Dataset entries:
:::::

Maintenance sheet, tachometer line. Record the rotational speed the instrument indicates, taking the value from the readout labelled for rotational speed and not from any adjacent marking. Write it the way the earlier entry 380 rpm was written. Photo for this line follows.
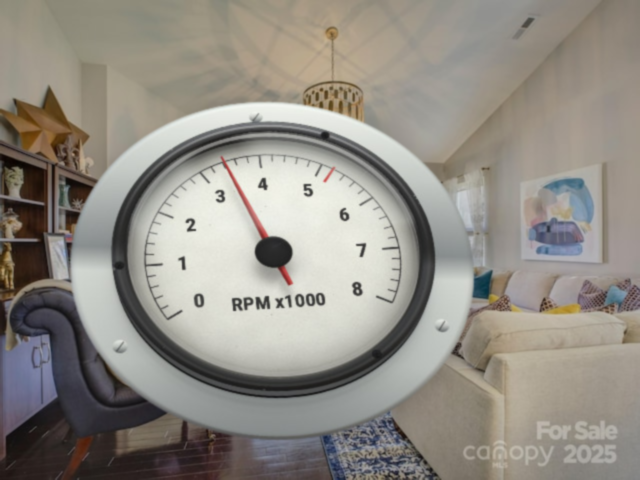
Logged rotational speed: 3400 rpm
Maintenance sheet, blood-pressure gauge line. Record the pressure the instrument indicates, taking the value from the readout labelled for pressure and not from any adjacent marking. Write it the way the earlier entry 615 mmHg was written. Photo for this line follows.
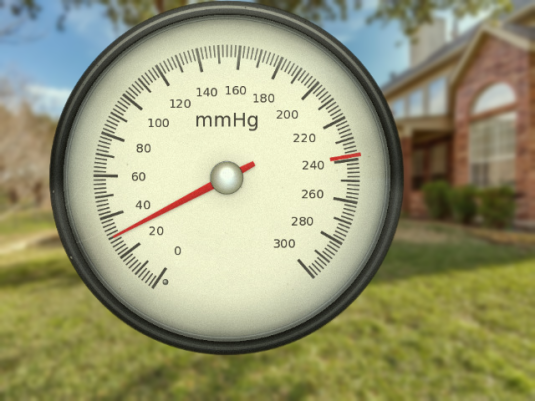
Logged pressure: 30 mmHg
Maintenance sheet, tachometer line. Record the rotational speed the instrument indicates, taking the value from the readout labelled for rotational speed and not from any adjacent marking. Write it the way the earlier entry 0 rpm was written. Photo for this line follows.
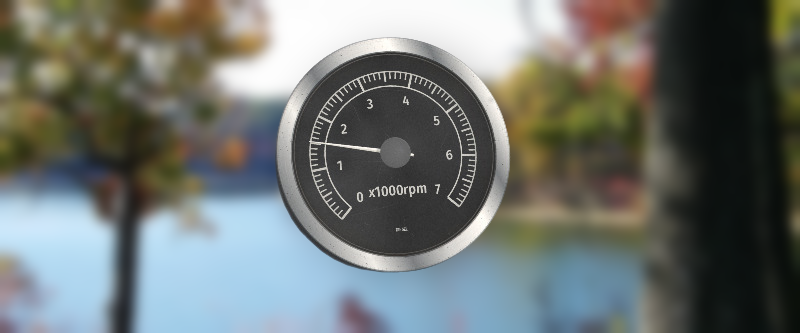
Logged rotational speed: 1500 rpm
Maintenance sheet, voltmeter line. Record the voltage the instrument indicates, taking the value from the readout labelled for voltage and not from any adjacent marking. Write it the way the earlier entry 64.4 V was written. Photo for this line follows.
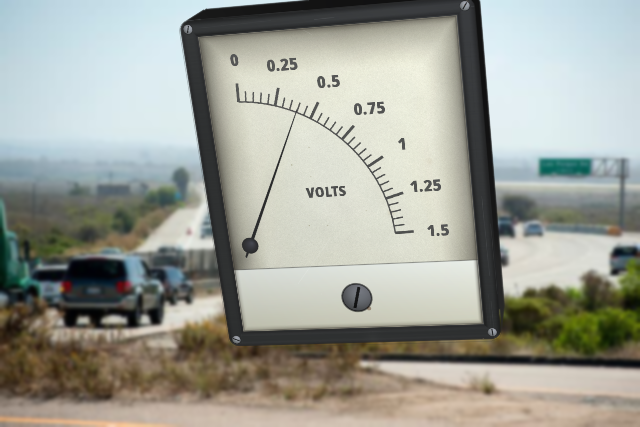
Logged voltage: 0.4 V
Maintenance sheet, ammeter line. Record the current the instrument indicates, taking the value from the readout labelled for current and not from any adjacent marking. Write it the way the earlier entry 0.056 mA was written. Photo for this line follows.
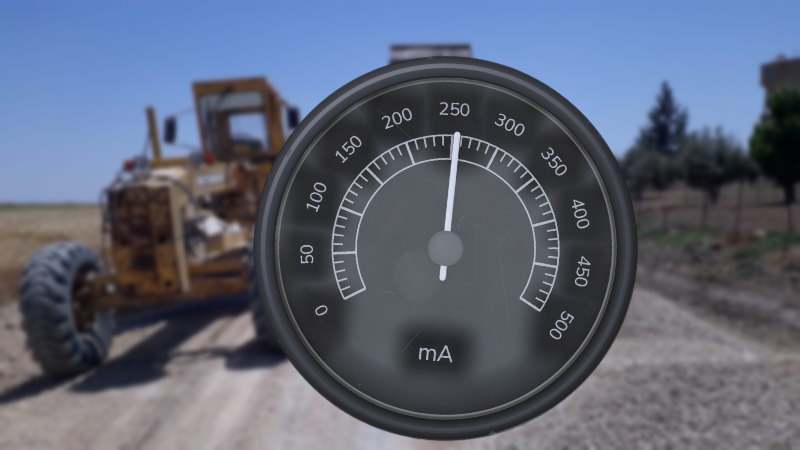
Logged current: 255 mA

:::::

* WHAT IS BEING ASKED
Copy all the items above, replacing "Maintenance sheet" with "Service log" and keeping everything else the same. Leave the pictures out.

* RESULT
Service log, tachometer line. Record the rotational speed the instrument indicates, taking the value from the readout labelled for rotational speed and not from any adjacent marking. Write it the way the earlier entry 380 rpm was written. Photo for this line follows.
Logged rotational speed: 3400 rpm
Service log, blood-pressure gauge line. Record the pressure the instrument indicates, taking the value from the readout labelled for pressure and not from any adjacent marking. Write it the way the earlier entry 615 mmHg was written. Photo for this line follows.
Logged pressure: 30 mmHg
Service log, tachometer line. Record the rotational speed the instrument indicates, taking the value from the readout labelled for rotational speed and not from any adjacent marking. Write it the way the earlier entry 0 rpm was written. Photo for this line follows.
Logged rotational speed: 1500 rpm
Service log, voltmeter line. Record the voltage the instrument indicates, taking the value from the readout labelled for voltage and not from any adjacent marking. Write it the way the earlier entry 64.4 V was written. Photo for this line follows.
Logged voltage: 0.4 V
Service log, ammeter line. Record the current the instrument indicates, taking the value from the readout labelled for current and not from any adjacent marking. Write it the way the earlier entry 0.056 mA was written. Photo for this line follows.
Logged current: 255 mA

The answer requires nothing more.